Parce que, en plus, il y a tellement de paires, chez les opticiens (à sa mémère) que plus on en regarde, moins on en voit. Et moins on en voit, plus on en est saturé. Une overdose de montures qui, à la longue, se ressemblent toutes : soit trop petites, soit trop voyantes, soit trop grosses, soit trop basiques, soit trop pas assez… Et c’est ce qui m’attend dans les jours à venir vu (ahahah !) que je vais peut-être me faire faire une nouvelle deuxième paire car je n’en ai qu’une actuellement qui me sert au quotidien avec une correction qui me va bien et je pense qu’une seconde, en cas de besoin ou en cas d’envie (selon l’humeur des jours ou l’humour des heures), ne serait pas forcément un luxe au-delà de mes capacités financières du point de vue de ma mutuelle et de ma chère Sécurité Sociale. Ma vieille Sécu…

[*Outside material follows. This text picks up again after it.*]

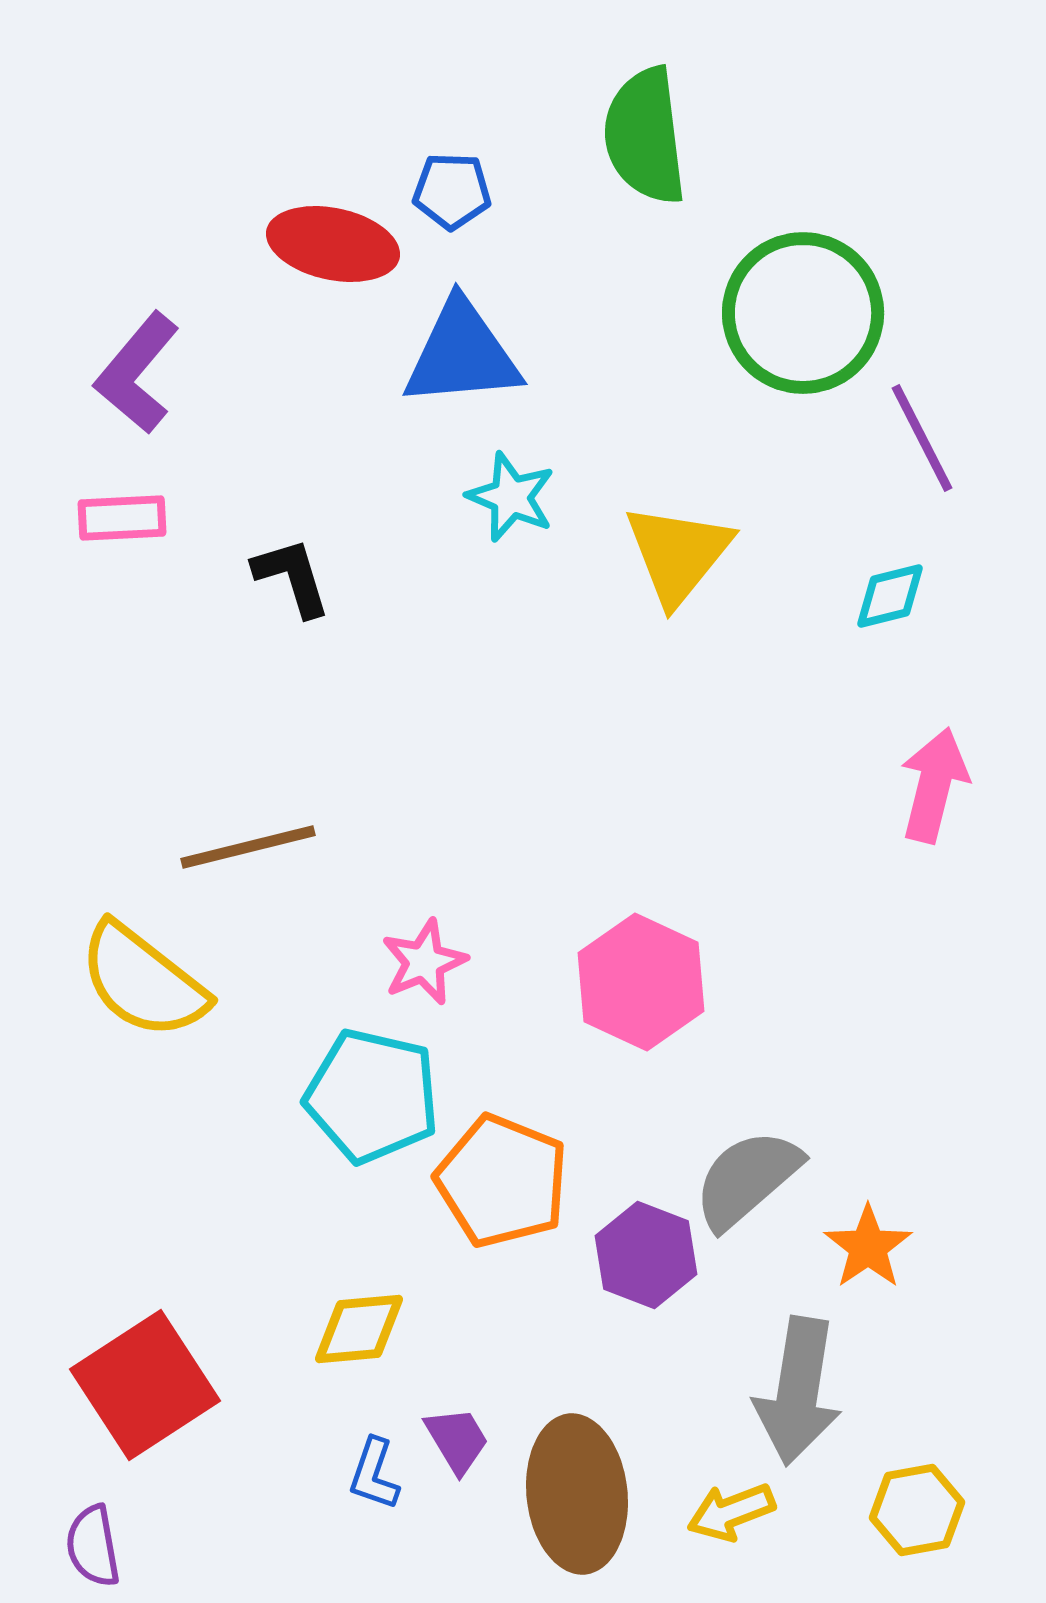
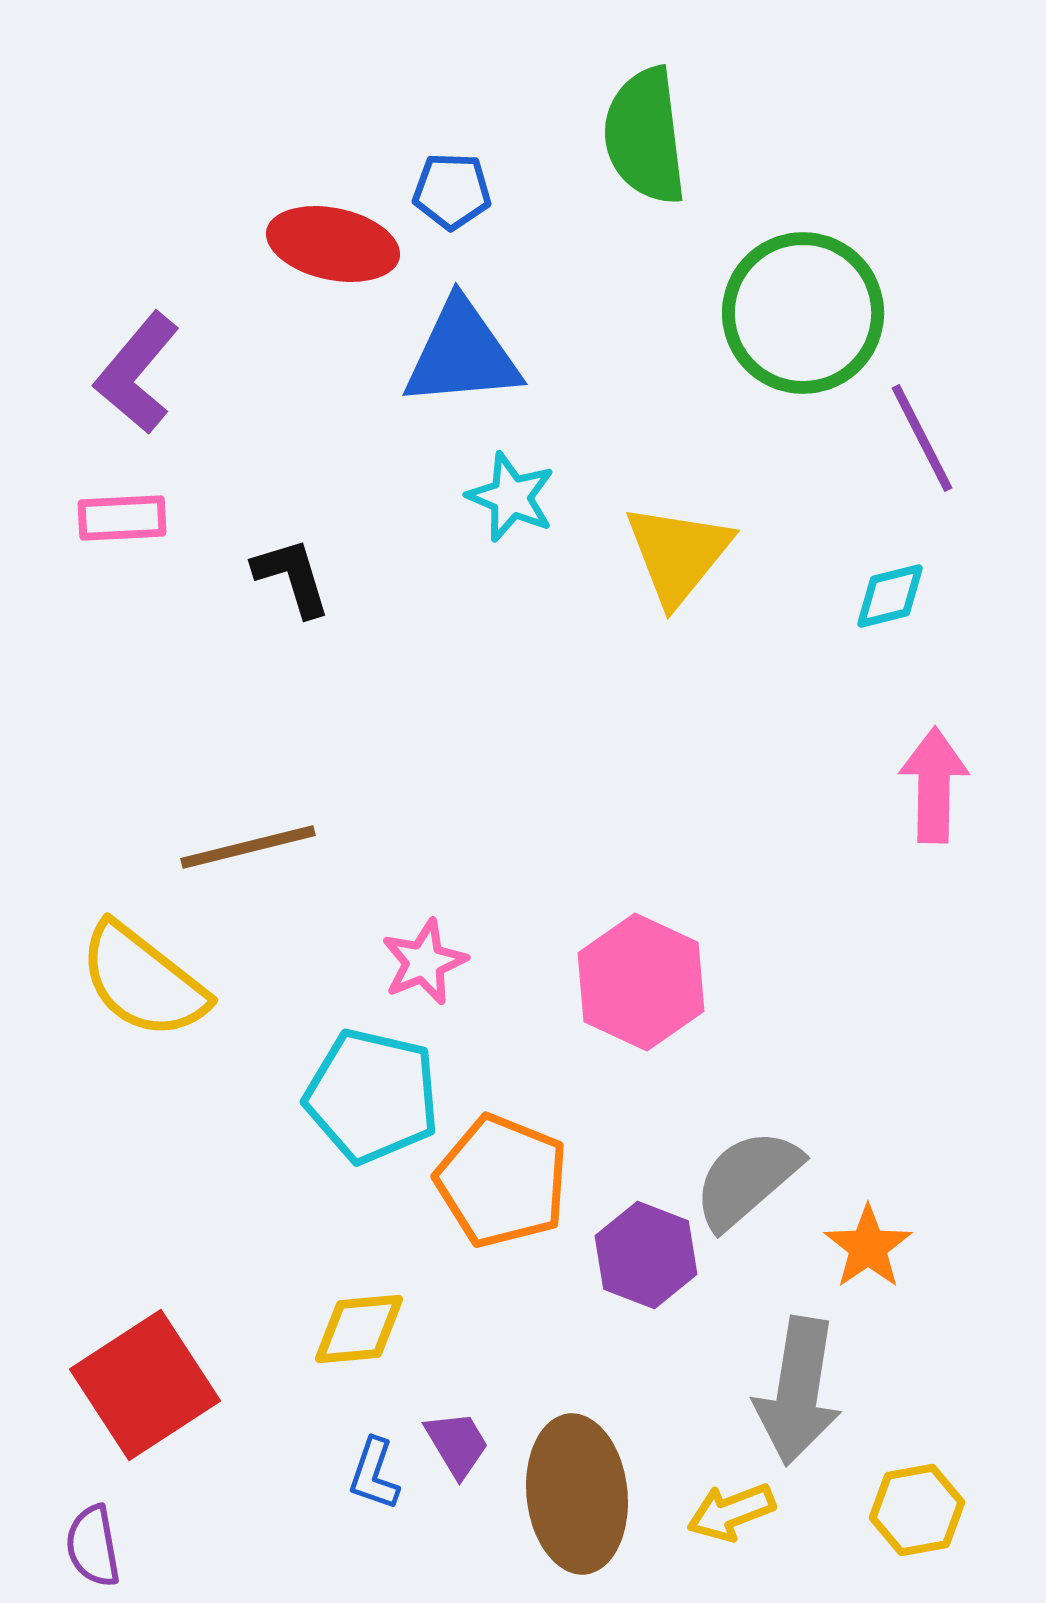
pink arrow: rotated 13 degrees counterclockwise
purple trapezoid: moved 4 px down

Et je m’attends à me prendre la tête. Et ça va aussi me la tourner car le temps que je passerai à essayer des montures qui m’iront peut-être très bien surtout avec l’ovale gracieux de mon visage, je ne porterai pas la paire de lunettes avec les verres qui me permettent d’y voir clair et donc, je ne saurai pas si de face ou de profil, ça me plaira une fois que je les récupèrerai mais qu’il sera trop tard pour dire : « finalement, je pense que je ne vais pas les prendre !... » Et pire, peut-être qu’autour de moi, mes proches, avec la délicatesse dont ils sont capables, me diront : « Elles sont bien, ce n’est pas le problème mais ce n’est pas cette monture que j’aurais choisie pour toi si j’avais été avec toi ! » « Pourquoi tu ne m’as pas accompagné, alors ? » Et moi, je me dirai alors que vivement la prochaine paire, dans deux ans.